Figure 3: Spectrograms of long-sequence generation with different context window extension strategies. NTK-aware interpolation preserves periodicity and timing, while position interpolation degrades cadence.

Ablation Studies

Diffusion Head Size: Larger diffusion heads are necessary for high-dimensional audio latents; small heads fail to produce valid audio.
ECT Fine-tuning: Fine-tuning the entire network during ECT yields the best results, but fine-tuning only the diffusion head is still effective.
CFG Scale: Optimal performance is achieved with CFG scales between 2.0 and 3.0.
Vision Conditioning: Temporal differencing of grid features is critical for audio-visual synchronization; PCA compression of grid features can be used without loss of performance.

Implementation Considerations

Computational Requirements: Training requires 8×H100 GPUs, with ~36 hours for diffusion pretraining and ~20 hours for ECT fine-tuning.
Model Size: The full model is 320M parameters (250M transformer, 70M diffusion head), with a 157M parameter VAE.
Inference: Efficient due to lightweight vision encoder, AR transformer with KV-cache, and ECT-accelerated diffusion head.
Deployment: Real-time operation is feasible on a single H100 GPU; causal VAE decoding is required for streaming applications.

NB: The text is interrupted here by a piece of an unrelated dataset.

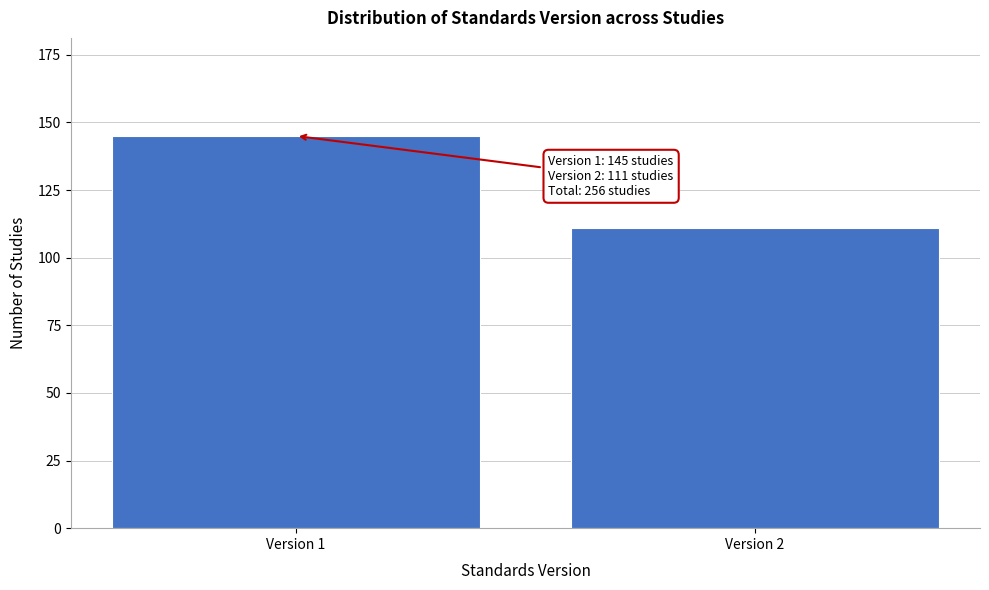

Reading right to left, list all the values displayed in this chart.

111	145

Implications and Future Directions

SoundReactor establishes a new paradigm for online, frame-level V2A generation, enabling interactive and real-time multimodal applications. The framework demonstrates that high-quality, temporally aligned, full-band stereo audio can be generated causally with low latency, making it suitable for live content creation, generative world models, and robotics.

The use of continuous audio latents and causal vision conditioning represents a significant shift from prior offline, chunk-based, or non-causal approaches. The successful application of ECT for diffusion head acceleration in the AR setting is notable, as it enables practical deployment without sacrificing quality.

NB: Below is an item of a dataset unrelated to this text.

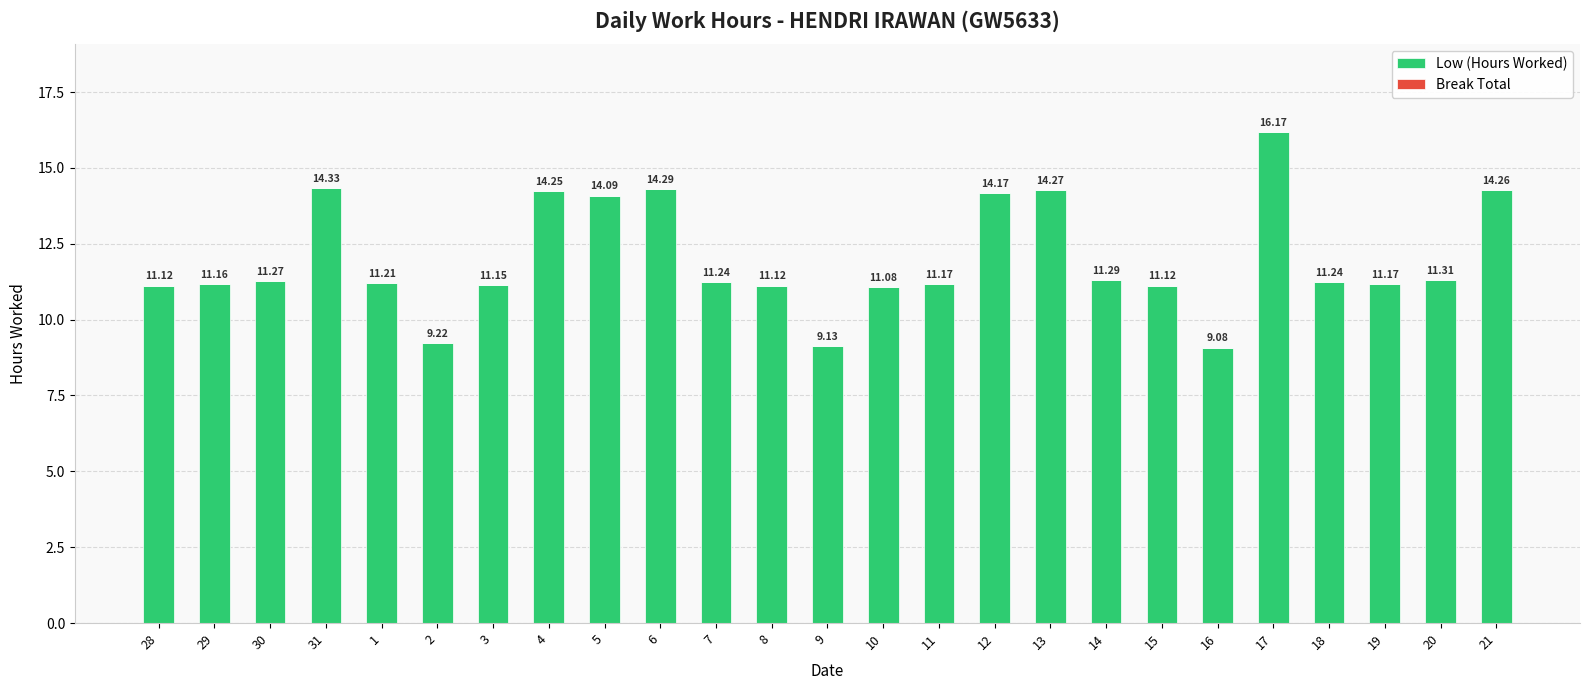

What is the sum of the values at 8 and 21?

25.4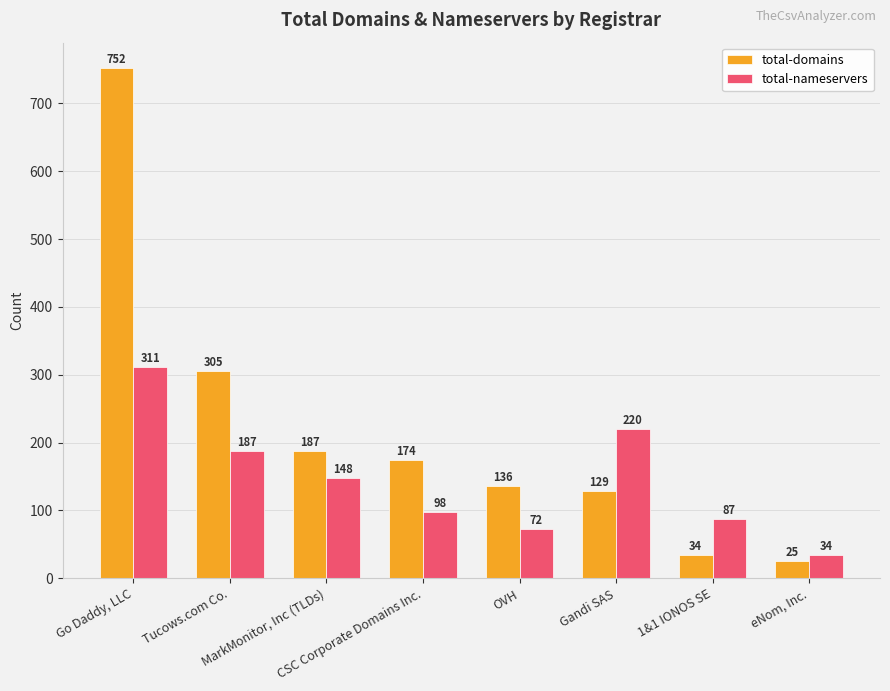

Which series changed the most between CSC Corporate Domains Inc. and OVH?

total-domains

Future work should address:

Scaling to longer context windows and minute- to hour-scale generation.
Incorporating larger or more semantically rich vision encoders while maintaining causality and efficiency.
Improving the fidelity of causal VAE decoders for streaming.
Extending to more diverse real-world datasets and tasks beyond gaming.

Conclusion

SoundReactor provides a principled and effective solution to the frame-level online V2A generation problem, achieving high-quality, low-latency, and causally aligned audio generation. The framework's architectural choices, training strategies, and empirical results set a new standard for interactive multimodal generative models and open new avenues for research in real-time audio-visual synthesis.